→ **Task to carry out**:
Write out the entries exactly, leaving out every picture.

→ **Extracted information**:
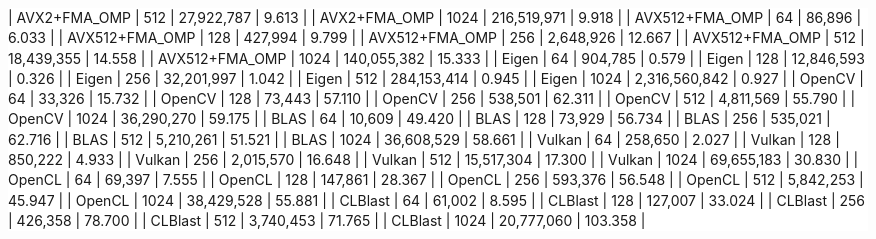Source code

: | AVX2+FMA_OMP   | 512             | 27,922,787     | 9.613                |
| AVX2+FMA_OMP   | 1024            | 216,519,971    | 9.918                |
| AVX512+FMA_OMP | 64              | 86,896         | 6.033                |
| AVX512+FMA_OMP | 128             | 427,994        | 9.799                |
| AVX512+FMA_OMP | 256             | 2,648,926      | 12.667               |
| AVX512+FMA_OMP | 512             | 18,439,355     | 14.558               |
| AVX512+FMA_OMP | 1024            | 140,055,382    | 15.333               |
| Eigen          | 64              | 904,785        | 0.579                |
| Eigen          | 128             | 12,846,593     | 0.326                |
| Eigen          | 256             | 32,201,997     | 1.042                |
| Eigen          | 512             | 284,153,414    | 0.945                |
| Eigen          | 1024            | 2,316,560,842  | 0.927                |
| OpenCV         | 64              | 33,326         | 15.732               |
| OpenCV         | 128             | 73,443         | 57.110               |
| OpenCV         | 256             | 538,501        | 62.311               |
| OpenCV         | 512             | 4,811,569      | 55.790               |
| OpenCV         | 1024            | 36,290,270     | 59.175               |
| BLAS           | 64              | 10,609         | 49.420               |
| BLAS           | 128             | 73,929         | 56.734               |
| BLAS           | 256             | 535,021        | 62.716               |
| BLAS           | 512             | 5,210,261      | 51.521               |
| BLAS           | 1024            | 36,608,529     | 58.661               |
| Vulkan         | 64              | 258,650        | 2.027                |
| Vulkan         | 128             | 850,222        | 4.933                |
| Vulkan         | 256             | 2,015,570      | 16.648               |
| Vulkan         | 512             | 15,517,304     | 17.300               |
| Vulkan         | 1024            | 69,655,183     | 30.830               |
| OpenCL         | 64              | 69,397         | 7.555                |
| OpenCL         | 128             | 147,861        | 28.367               |
| OpenCL         | 256             | 593,376        | 56.548               |
| OpenCL         | 512             | 5,842,253      | 45.947               |
| OpenCL         | 1024            | 38,429,528     | 55.881               |
| CLBlast        | 64              | 61,002         | 8.595                |
| CLBlast        | 128             | 127,007        | 33.024               |
| CLBlast        | 256             | 426,358        | 78.700               |
| CLBlast        | 512             | 3,740,453      | 71.765               |
| CLBlast        | 1024            | 20,777,060     | 103.358              |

→ **The completed task**:
Source code

: | AVX2+FMA_OMP   | 512             | 27,922,787     | 9.613                |
| AVX2+FMA_OMP   | 1024            | 216,519,971    | 9.918                |
| AVX512+FMA_OMP | 64              | 86,896         | 6.033                |
| AVX512+FMA_OMP | 128             | 427,994        | 9.799                |
| AVX512+FMA_OMP | 256             | 2,648,926      | 12.667               |
| AVX512+FMA_OMP | 512             | 18,439,355     | 14.558               |
| AVX512+FMA_OMP | 1024            | 140,055,382    | 15.333               |
| Eigen          | 64              | 904,785        | 0.579                |
| Eigen          | 128             | 12,846,593     | 0.326                |
| Eigen          | 256             | 32,201,997     | 1.042                |
| Eigen          | 512             | 284,153,414    | 0.945                |
| Eigen          | 1024            | 2,316,560,842  | 0.927                |
| OpenCV         | 64              | 33,326         | 15.732               |
| OpenCV         | 128             | 73,443         | 57.110               |
| OpenCV         | 256             | 538,501        | 62.311               |
| OpenCV         | 512             | 4,811,569      | 55.790               |
| OpenCV         | 1024            | 36,290,270     | 59.175               |
| BLAS           | 64              | 10,609         | 49.420               |
| BLAS           | 128             | 73,929         | 56.734               |
| BLAS           | 256             | 535,021        | 62.716               |
| BLAS           | 512             | 5,210,261      | 51.521               |
| BLAS           | 1024            | 36,608,529     | 58.661               |
| Vulkan         | 64              | 258,650        | 2.027                |
| Vulkan         | 128             | 850,222        | 4.933                |
| Vulkan         | 256             | 2,015,570      | 16.648               |
| Vulkan         | 512             | 15,517,304     | 17.300               |
| Vulkan         | 1024            | 69,655,183     | 30.830               |
| OpenCL         | 64              | 69,397         | 7.555                |
| OpenCL         | 128             | 147,861        | 28.367               |
| OpenCL         | 256             | 593,376        | 56.548               |
| OpenCL         | 512             | 5,842,253      | 45.947               |
| OpenCL         | 1024            | 38,429,528     | 55.881               |
| CLBlast        | 64              | 61,002         | 8.595                |
| CLBlast        | 128             | 127,007        | 33.024               |
| CLBlast        | 256             | 426,358        | 78.700               |
| CLBlast        | 512             | 3,740,453      | 71.765               |
| CLBlast        | 1024            | 20,777,060     | 103.358              |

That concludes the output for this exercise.